Here's what I can see about their infrastructure from the outside:

  • They have external web servers which put you in a holding pattern, and try and get through to the inner sanctum of web servers once a minute.
  • If you get in to the inner web servers, you can then order tickets, presumably without a heavy overload, since the inner infrastructure limits the number of simultaneous users.

However, there is an Achilles' heel here - which both the loyal and the fickle Rockies' fans ran immediately into.  You have to have enough network bandwidth to allow people access to the outer infrastructure.  If you don't, various bad things can happen - your load balancers can crash, your routers can crash.  I'm not a networking expert, but if the offered load is an order of magnitude or two higher than the incoming infrastructure can support, most packets won't get through.  If most don't get through, then it doesn't matter how good the load shedding methods are, or how robust your servers are.  Customers can't buy your product.  OOPS!

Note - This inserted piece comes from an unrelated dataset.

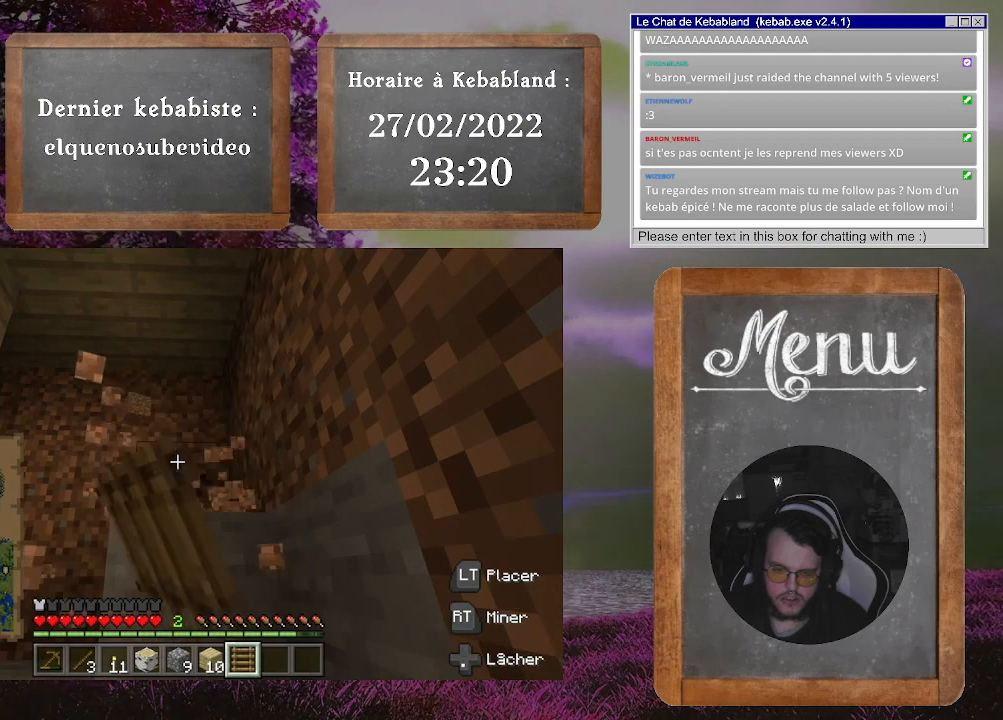
{"buttons": [], "left_stick": "center", "right_stick": "center", "events": [[33, "right_stick", "down"], [133, "left_stick", "up"], [300, "left_stick", "center"], [333, "right_stick", "center"]]}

Pacolian claimed that they were the victims of a real DDOS attack, and that they measured 8.5 million hits in an hour.  Quite honestly, that doesn't sound that high to me.  Personally, I had 4 browsers going at once.  8.5 million hits and hour is only 2361 hits/second, which is less than 142K hits/minute.  In my judgment, between people like me, school kids, scalpers, etc. 142K people isn't very many.  If they were all running 3 or 4 browsers, it would only take about 35K people - which is basically nothing.  Also, when you look at network bandwidth, ethernet links, no matter how fast they are, can only support a relatively small number of packets/second maximum because of minimum times required between packets.  IIRC, that number is something like 1000 packets/sec.    If they only had a single gigabit link to their infrastrucure, 142K people would be 2 orders of magnitude larger than that - which would put us in the right ball park (pun intended) for the behavior that was observed.

One can look at the fact that they almost certainly had only a single site to take this load as a single point of failure.  The networking infrastructure to that site failed.  Exactly how it failed, I can't say.  The fact that it failed is indisputable.

The good news for the Rockies is that because it's the World Series - eventually, somehow those tickets will get sold. But, in the mean time, they appear to have dumped Paciolan for this event[4].  This is unfortunate from my perspective, since I'm in the UK at the moment, and can't exactly run down to Coors Field to wait in line to buy tickets.  Oh well.  I guess it's not really all about me, eh?  :-D

But, this will take longer, and has already aggravated customers a great deal.  The Rockies will probably survive this error - after all that's not their specialty - they're baseball players.  But, it will take Paciolan a while to live this down.  They underestimated the load, maybe they bid too low for selling the tickets, maybe it was done with too little lead time, whatever.  In the end, this is their failure.  This will have cost them a good bit of reputation.  If they had succeeded, they would probably have the World Series business and maybe other sports for several years to come.  Under the circumstances, this will no doubt be a tremendous opportunity cost  - the cost of lost opportunities.

Although I can't quantify the size of their opportunity loss, it is a clear illustration of how it is that lack of availability translates directly into the bottom line of companies - even if it's future revenues.  To be fair to Paciolan,I believe that this is the first time anyone has attempted to sell  World Series tickets only by the web.  Hopefully, it won't be the last.

IBM has done some very high-profile sports web sites in the past, and I can tell you from the people that I've worked with who worked on those, that they required lots of money, incredible planning, always at least three geographic sites with separate networking infrastructure.  Fortunately, so far, IBM has not suffered any embarrassing failures of this magnitude.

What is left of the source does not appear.